→ What this task involves
Copy out every record below exactly as written, but leave out any pictures.

→ Data
* * *

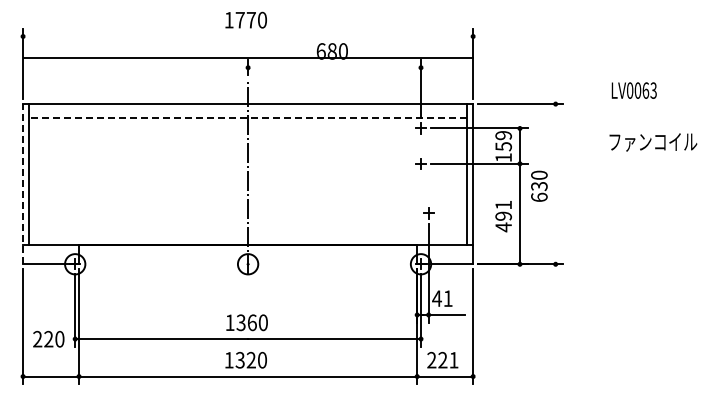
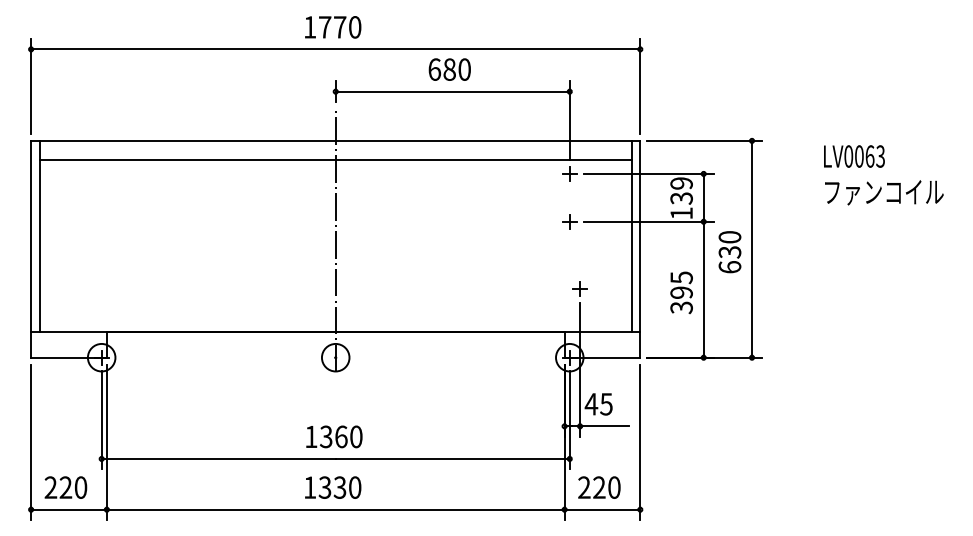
line: (247, 57) -> (334, 49), moved
line: (334, 67) -> (452, 91), added
text: (633, 90) -> (853, 156), moved
line: (248, 118) -> (336, 160), dashed -> solid
text: (503, 146) -> (681, 198), 159 -> 139
line: (23, 183) -> (31, 248), dashed -> solid
line: (555, 183) -> (751, 248), added
text: (503, 216) -> (681, 293), 491 -> 395
text: (447, 298) -> (605, 404), 41 -> 45
text: (48, 338) -> (65, 486), moved
text: (453, 359) -> (613, 486), 221 -> 220
text: (250, 360) -> (338, 487), 1320 -> 1330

* * *

→ Written response
line: (247, 57) -> (334, 49), moved
line: (334, 67) -> (452, 91), added
text: (633, 90) -> (853, 156), moved
line: (248, 118) -> (336, 160), dashed -> solid
text: (503, 146) -> (681, 198), 159 -> 139
line: (23, 183) -> (31, 248), dashed -> solid
line: (555, 183) -> (751, 248), added
text: (503, 216) -> (681, 293), 491 -> 395
text: (447, 298) -> (605, 404), 41 -> 45
text: (48, 338) -> (65, 486), moved
text: (453, 359) -> (613, 486), 221 -> 220
text: (250, 360) -> (338, 487), 1320 -> 1330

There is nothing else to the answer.